Par ailleurs, beaucoup de gens sont méfiants envers les pharmaceutiques pour des expérimentations médicales ayant fait des victimes dans le passé, comme en témoigne cette chronique d’Anne-Lovely Étienne au Journal 24 Heures. De plus, les inquiétudes actuelles concernent plus la violence que le virus. Les habitants de la capitale, Port-au-Prince, vivent même un autre genre de confinement en raison de l’insécurité.

Au début de la pandémie, le pays a enregistré un pic de contaminations, surtout en juin 2020. Par la suite, les données témoignaient d’une accalmie. Le ministère de la Santé Publique a même arrêté de publier des bilans quotidiens -jusqu’à tout récemment (voir plus bas). Les grands rassemblements de tout acabit ont repris -messes, spectacles et soirées dansantes. Il y a eu un relâchement des mesures barrières; le port du masque est à géométrie variable dans les commerces et n’est obligatoire que dans certaines institutions, dont les banques.

Il n’est pas rare d’entendre des gens dire : «Pa gen cowona nan peyi a (Il n’y a plus de coronavirus dans le pays)».

Haïti est jusqu’à maintenant relativement épargné par la crise sanitaire mondiale qui perdure depuis plus d’un an. «La COVID-19 n’a pas provoqué la catastrophe annoncée pour Haïti. Nous avons eu moins de 2000 hospitalisations depuis le début de la pandémie», souligne M. Adrien.

Selon ce responsable, il n’y pas lieu de s’empresser dans cette course mondiale au vaccin. «En toute honnêteté, je ne vois pas la logique de prioriser un achat de vaccins maintenant», avait-il témoigné, la semaine dernière. M. Adrien considère même qu’il ne serait «pas très intelligent» de recevoir massivement des doses sans avoir une garantie qu’elles trouveront preneurs avant leur expiration.

Sonnette d’alarme

Toutefois, les cas sont maintenant repartis à la hausse. Au cours des deux premières semaines de mai, les autorités ont observé une augmentation de 142 cas positifs ainsi que huit nouveaux décès. Le quotidien Le Nouvelliste d’Haïti fait également état d’une hausse importante des hospitalisations du côté de l’Hôpital Saint-Luc, à Port-au-Prince et de l’Hôpital de Mirebalais, dans le département du Centre. Dans le cas de l’Hôpital Saint-Luc, les besoins en oxygène sont devenus préoccupants.

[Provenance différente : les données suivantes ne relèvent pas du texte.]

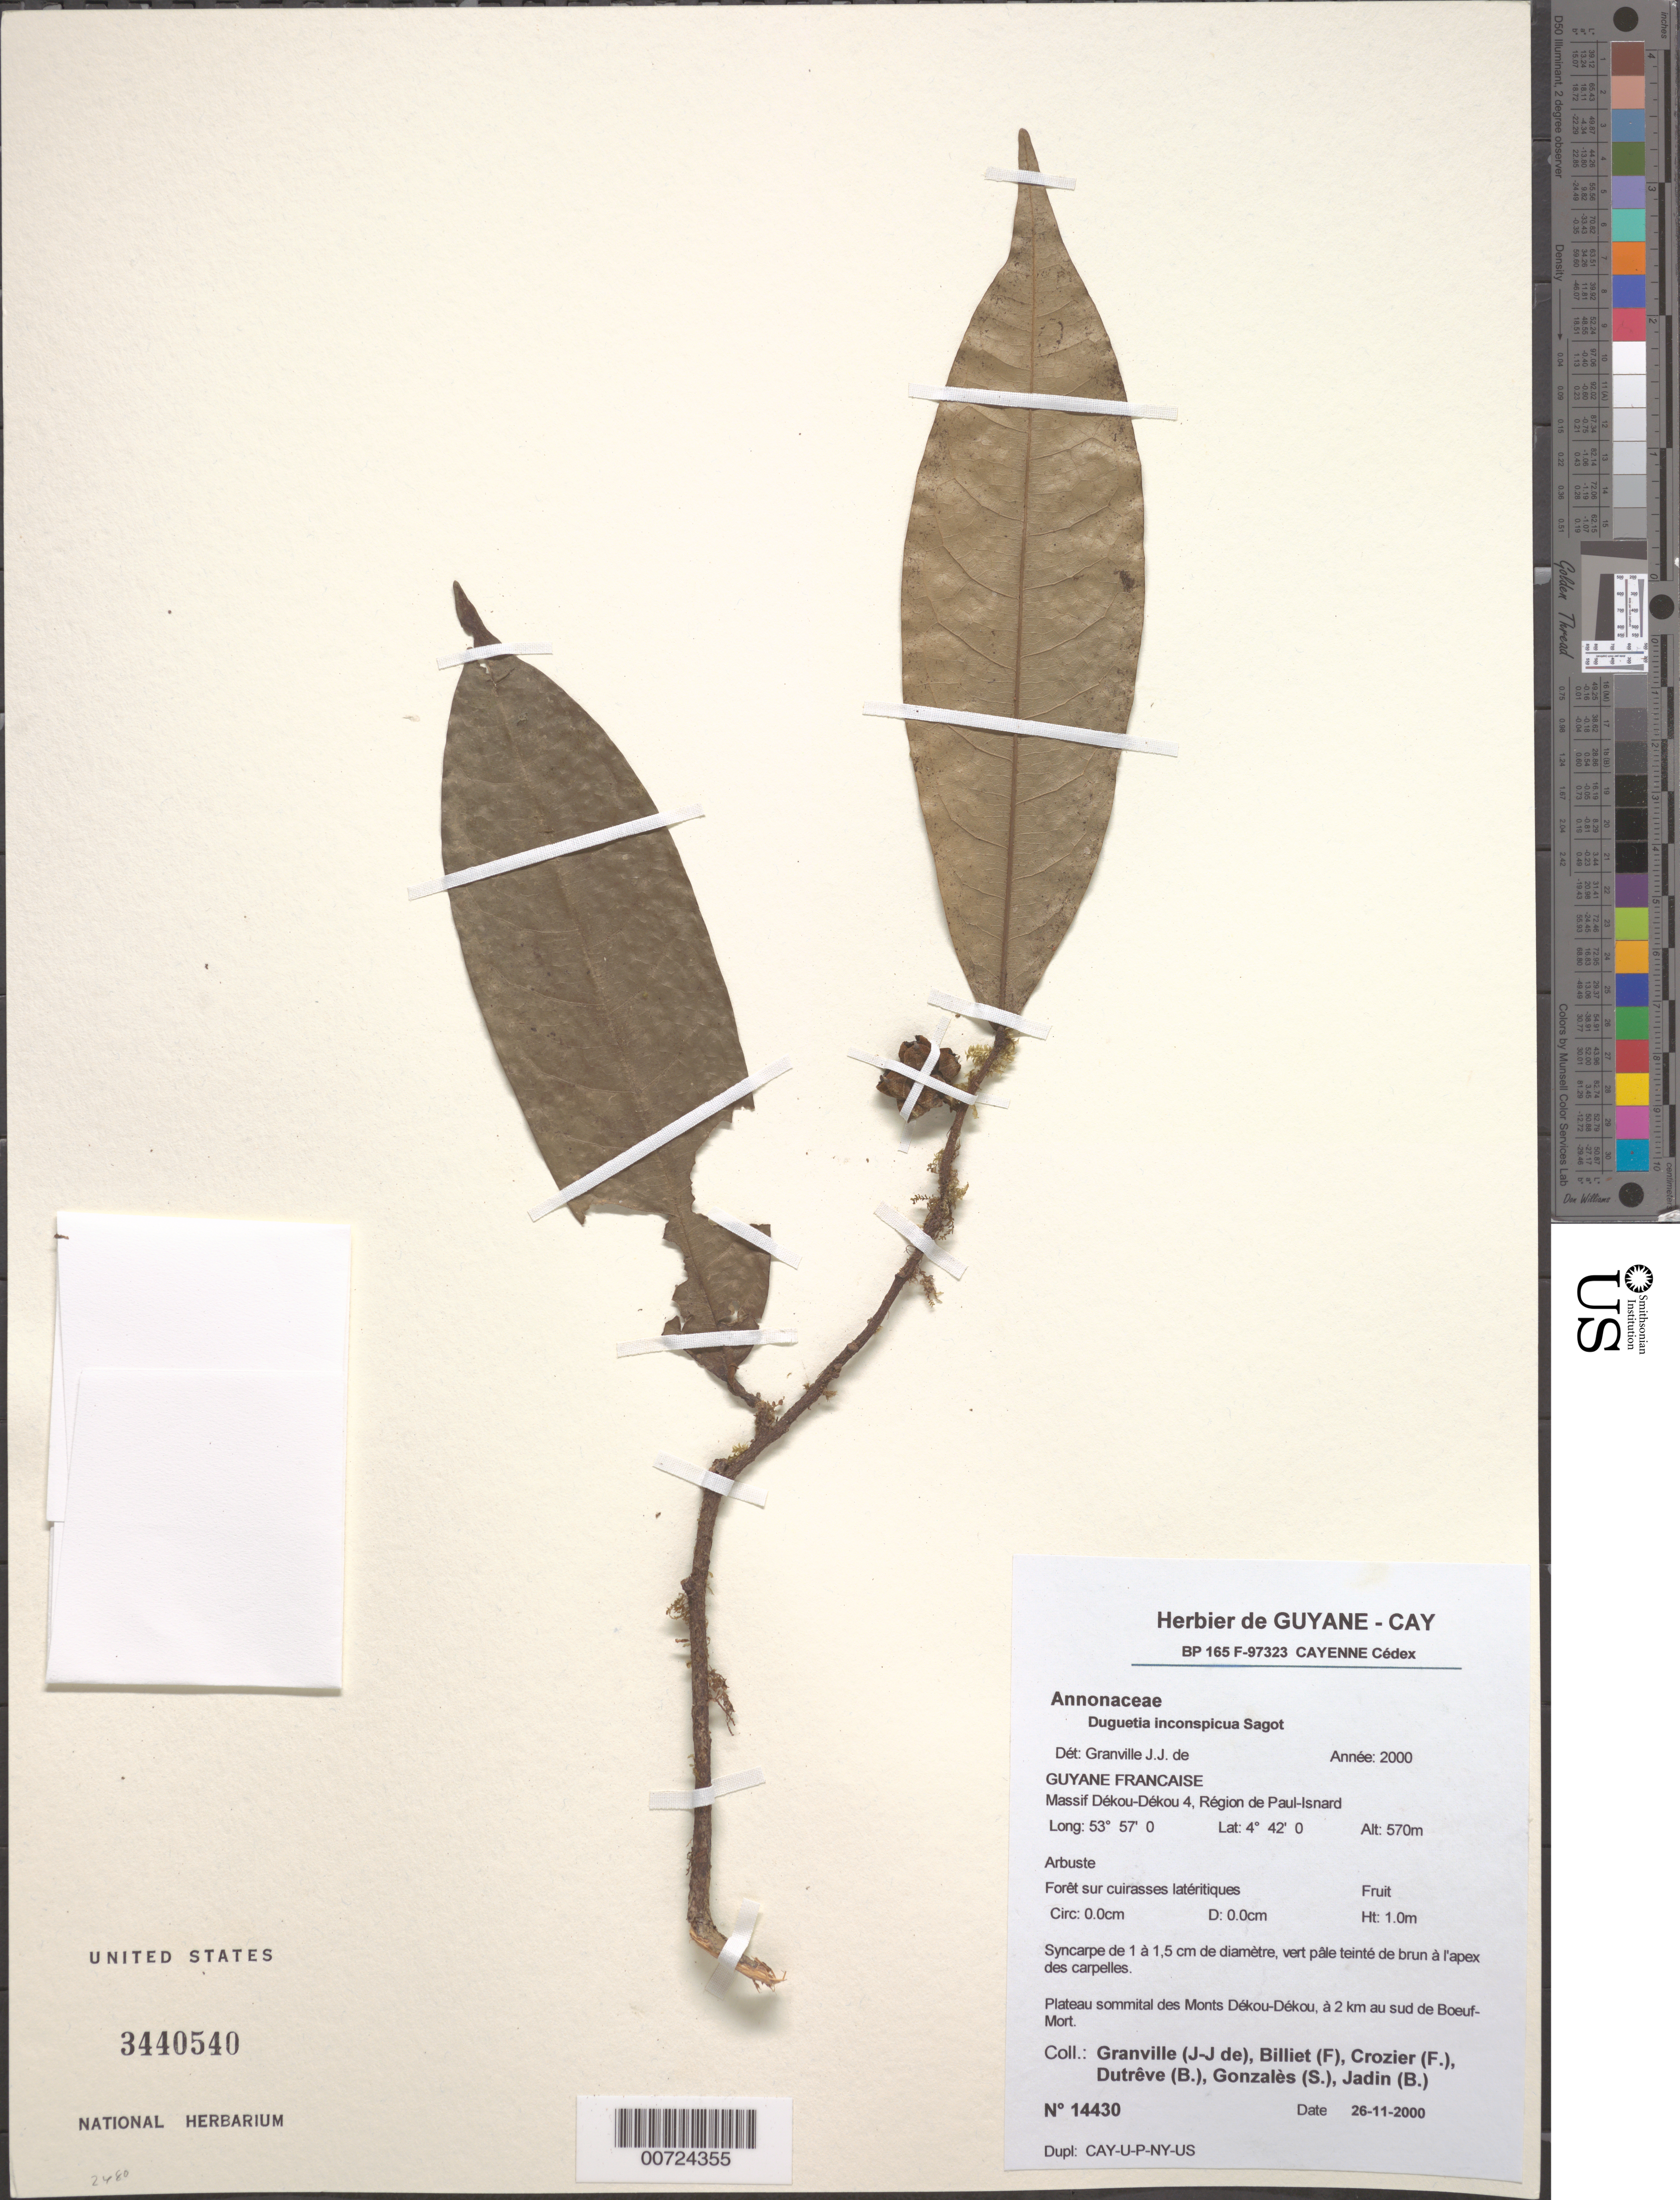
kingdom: Plantae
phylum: Tracheophyta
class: Magnoliopsida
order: Magnoliales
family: Annonaceae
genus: Duguetia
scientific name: Duguetia inconspicua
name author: Sagot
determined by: Granville, J. J. de, (CAY), Institut de Recherche pour le Developpement (IRD) (FRENCH GUIANA)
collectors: J.-J. de Granville, F. Billiet, F. Crozier, B. Dutrêve, S. Gonzales & B. Jadin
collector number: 14430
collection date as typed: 26-Nov-00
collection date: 2000-11-26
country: French Guiana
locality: Massif Dékou-Dékou 4, région de Paul-Isnard; plateau sommital des Monts Dékou-Dékou, à 2 km au sud de Boeuf-Mort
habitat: Forêt sur cuirasses latéritiques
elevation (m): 570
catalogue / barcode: US 3440540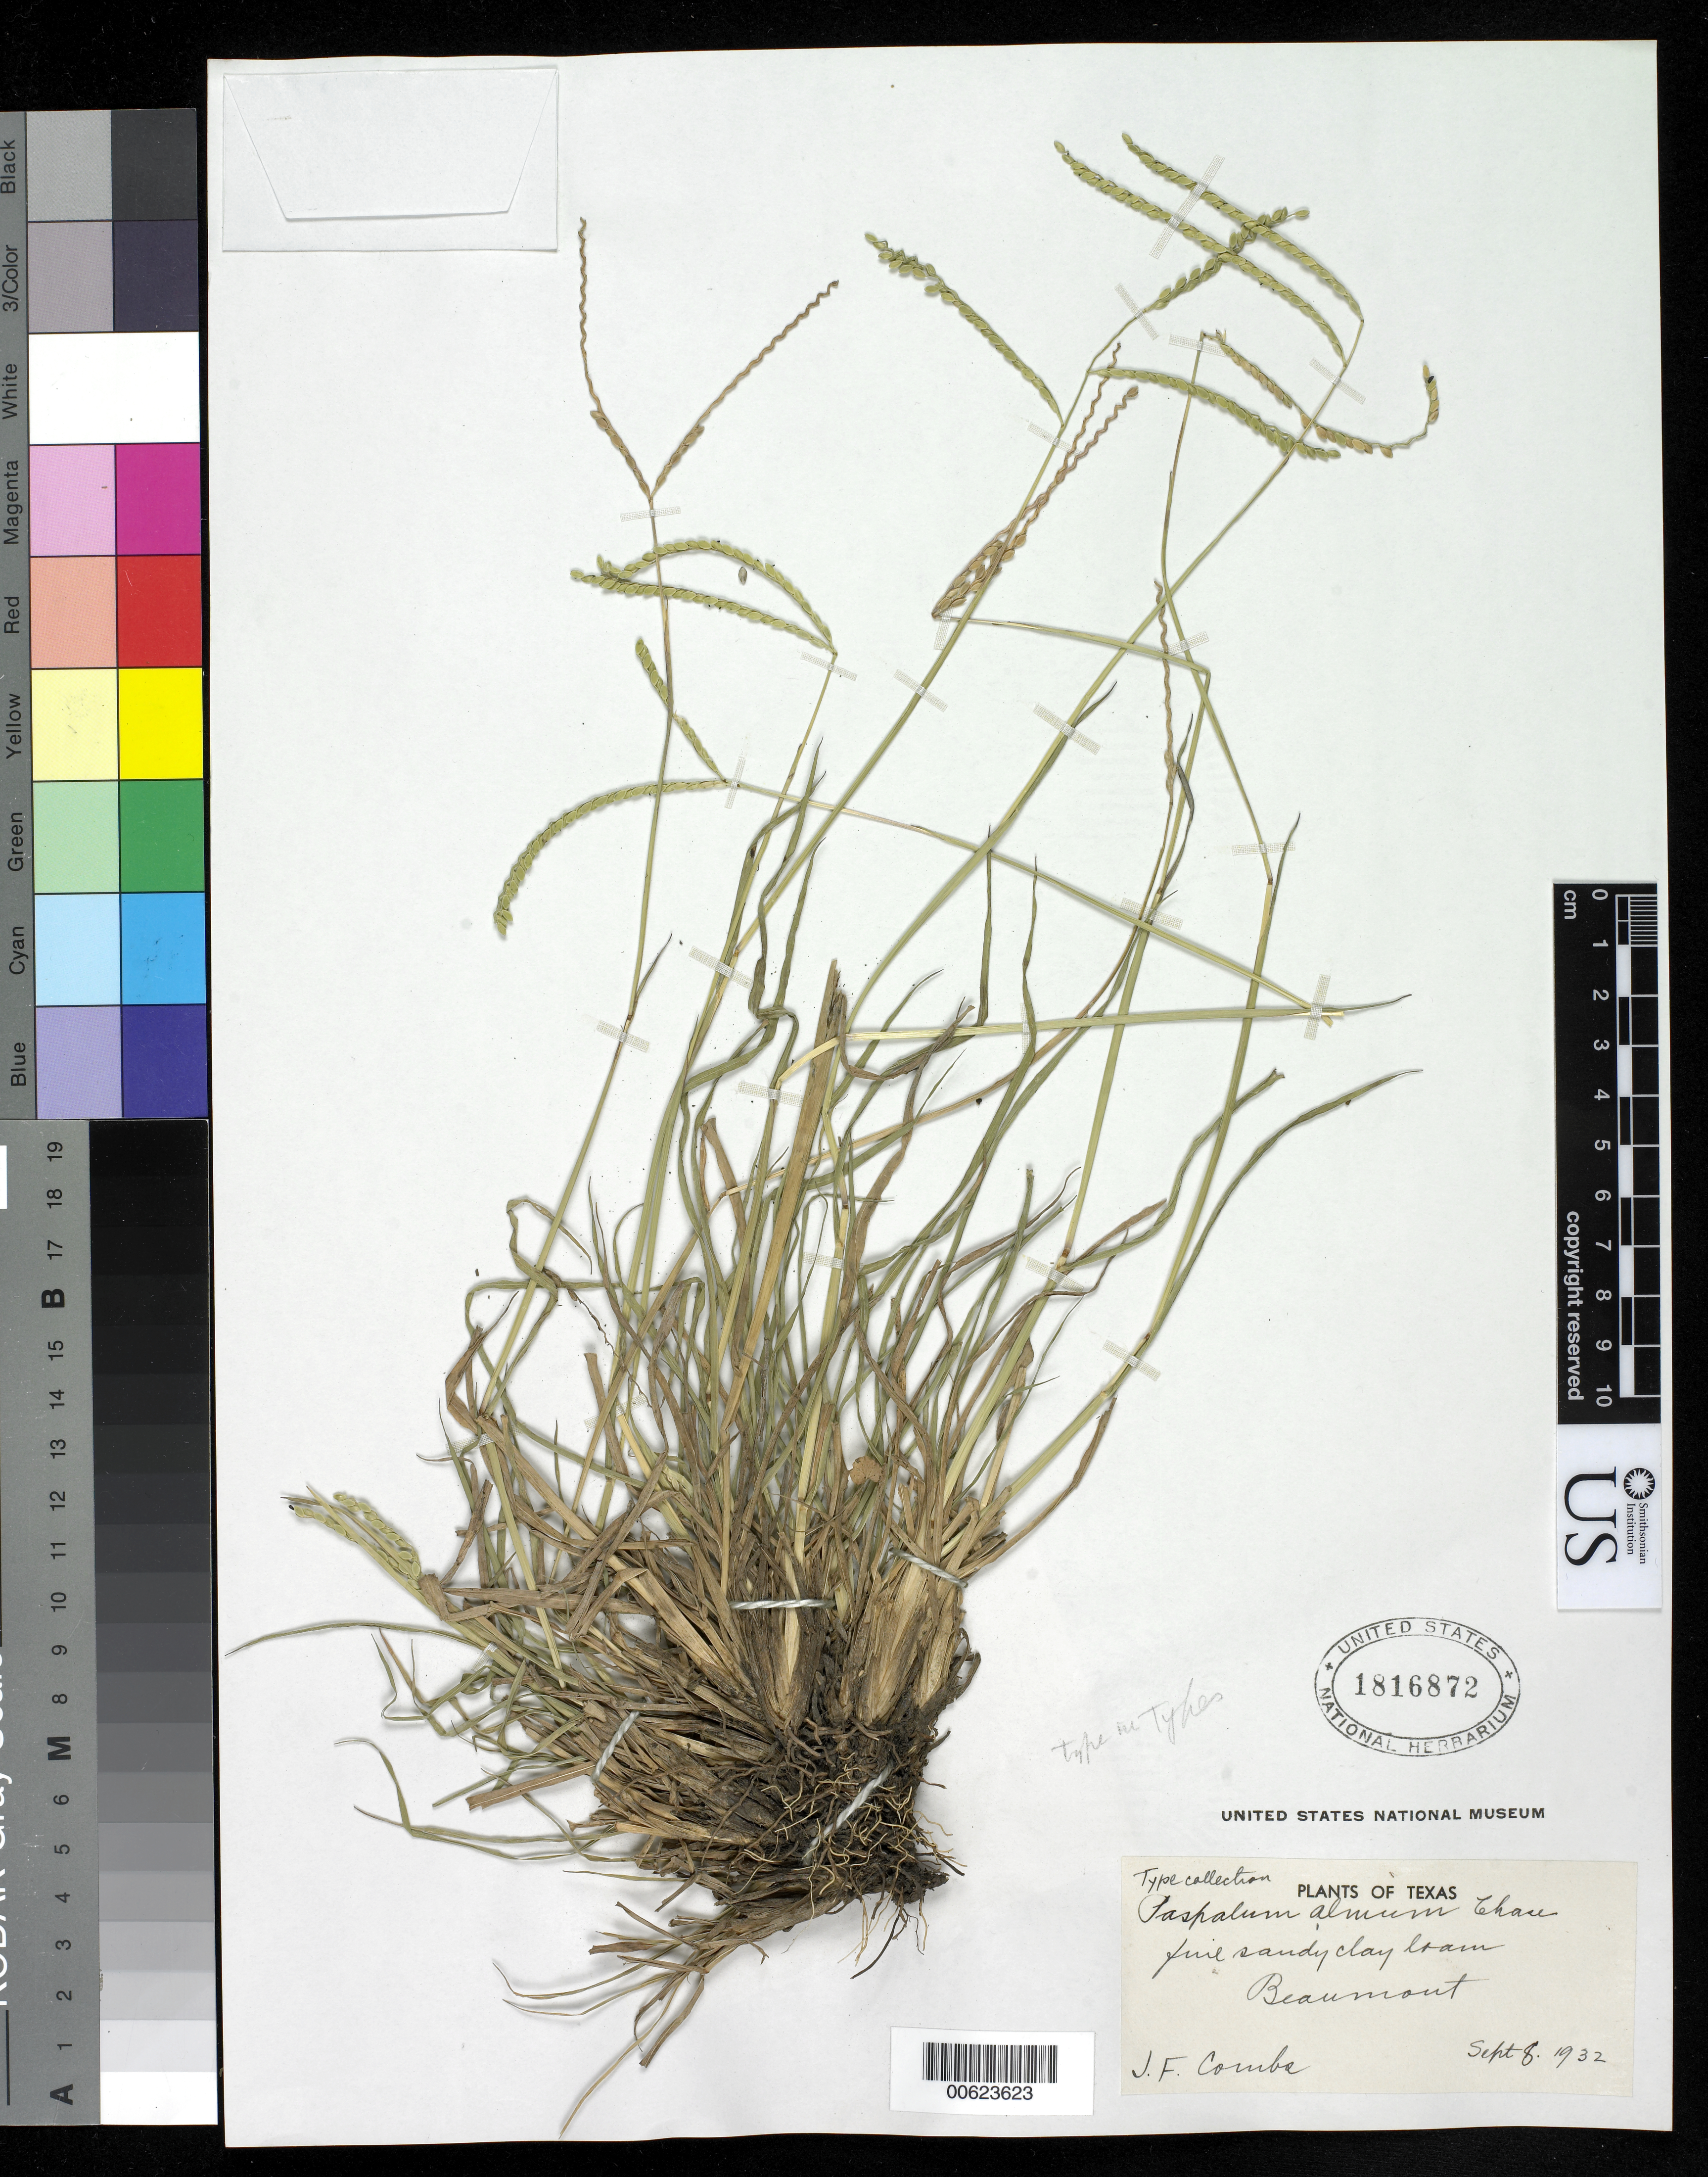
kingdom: Plantae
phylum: Tracheophyta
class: Liliopsida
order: Poales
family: Poaceae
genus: Paspalum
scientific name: Paspalum almum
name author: Chase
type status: Isotype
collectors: J. Combs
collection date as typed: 08 Sep 1932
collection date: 1932-09-08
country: United States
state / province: Texas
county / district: Jefferson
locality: Beaumont.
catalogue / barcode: US 1816872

Il y a une semaine, Dr Lauré Adrien du ministère de la Santé Publique n’avait pas encore eu connaissance de la présence des nouveaux variants au pays. Or, la situation a changé le 14 mai, alors que l’État a annoncé que les variants brésilien et anglais ont été détectés sur le territoire.

Est-ce que le pays est en proie à une deuxième vague de COVID-19? C’est ce que craint l’infectiologue Jean William Pape des Centres GHESKIO, qui a invité le ministère de la Santé Publique à reconsidérer les doses d’AstraZeneca via le don du programme COVAX. Celui qui est aussi membre du Conseil scientifique de l’OMS s’inquiète d’un scénario semblable à celui de l’Inde. «Subitement, après avoir baissé leur garde, les gens ont contracté une variante beaucoup plus virulente. Et cela a provoqué des dégâts», a-t-il affirmé sur les ondes de Radio Magik9.

Depuis plusieurs semaines, COVAX accuse d’importants retards avec la livraison des vaccins AstraZeneca, son principal fournisseur basé en Inde. De plus, le pays aux prises avec une crise sanitaire sans précédent a fermé ses frontières pour l’exportation de doses.